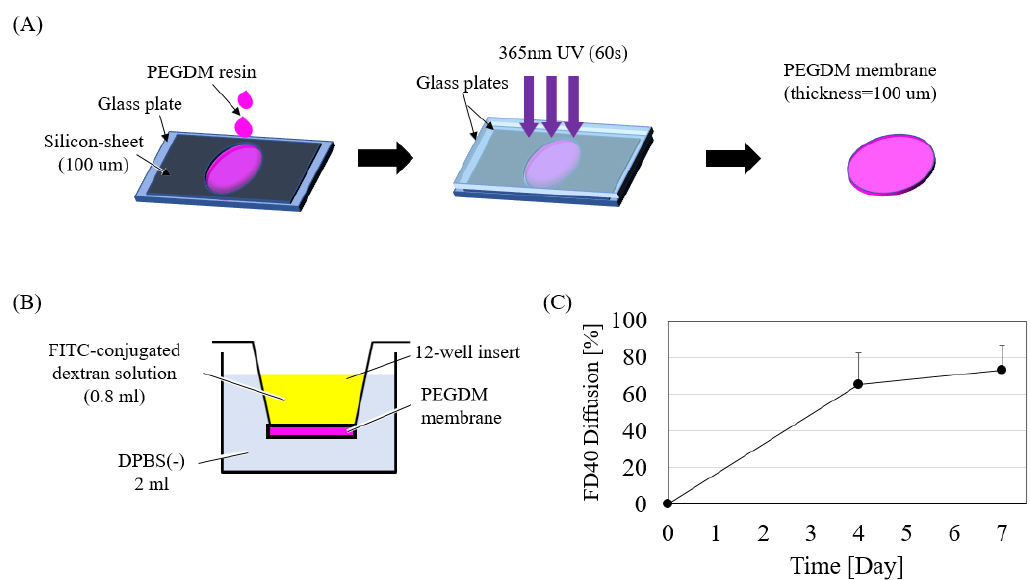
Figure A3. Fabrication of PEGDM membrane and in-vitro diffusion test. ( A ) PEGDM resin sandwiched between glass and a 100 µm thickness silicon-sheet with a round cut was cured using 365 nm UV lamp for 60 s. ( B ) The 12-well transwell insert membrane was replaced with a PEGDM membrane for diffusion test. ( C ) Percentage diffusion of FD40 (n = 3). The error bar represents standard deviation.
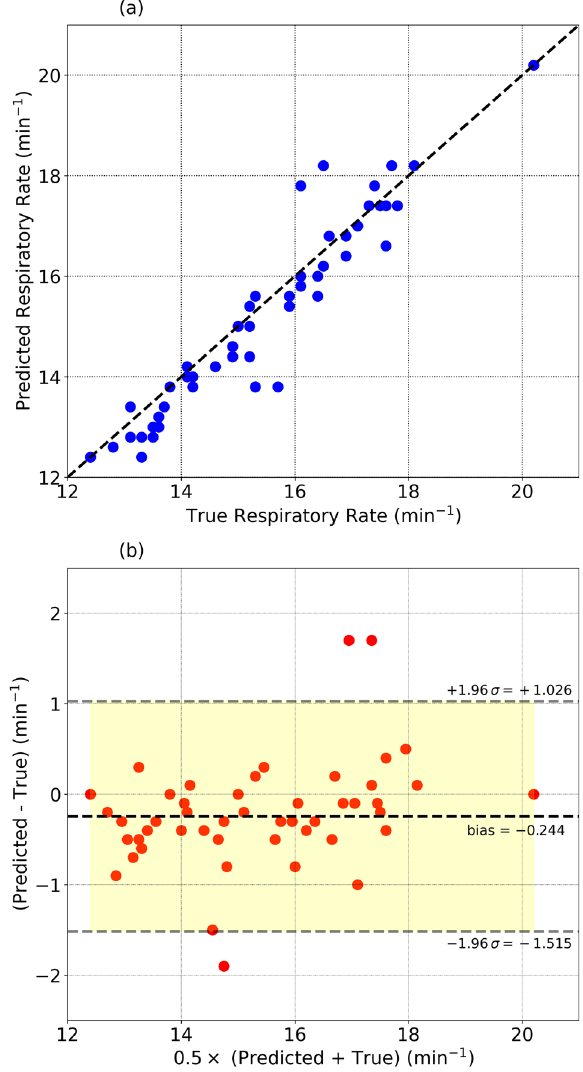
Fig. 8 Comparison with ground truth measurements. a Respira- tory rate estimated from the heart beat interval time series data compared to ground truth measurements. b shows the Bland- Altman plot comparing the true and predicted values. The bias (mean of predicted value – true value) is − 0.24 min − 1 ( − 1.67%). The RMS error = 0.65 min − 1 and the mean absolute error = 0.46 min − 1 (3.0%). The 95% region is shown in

|---|

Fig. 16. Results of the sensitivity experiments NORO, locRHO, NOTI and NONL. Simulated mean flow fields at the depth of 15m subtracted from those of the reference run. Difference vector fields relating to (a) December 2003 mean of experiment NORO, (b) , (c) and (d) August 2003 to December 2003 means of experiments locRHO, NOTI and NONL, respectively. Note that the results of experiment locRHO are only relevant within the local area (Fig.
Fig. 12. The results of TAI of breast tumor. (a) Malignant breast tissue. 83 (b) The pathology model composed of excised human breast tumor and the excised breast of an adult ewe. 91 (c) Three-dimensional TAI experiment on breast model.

|---|

TO DO
All lines above from the one with "Fig. 16. Results" to the one with "Fig. 12. The", inclusive, should be copied exactly, and no other lines.

RESPONSE TO THE TASK
Fig. 16. Results of the sensitivity experiments NORO, locRHO, NOTI and NONL. Simulated mean flow fields at the depth of 15m subtracted from those of the reference run. Difference vector fields relating to (a) December 2003 mean of experiment NORO, (b) , (c) and (d) August 2003 to December 2003 means of experiments locRHO, NOTI and NONL, respectively. Note that the results of experiment locRHO are only relevant within the local area (Fig.
Fig. 12. The results of TAI of breast tumor. (a) Malignant breast tissue. 83 (b) The pathology model composed of excised human breast tumor and the excised breast of an adult ewe. 91 (c) Three-dimensional TAI experiment on breast model.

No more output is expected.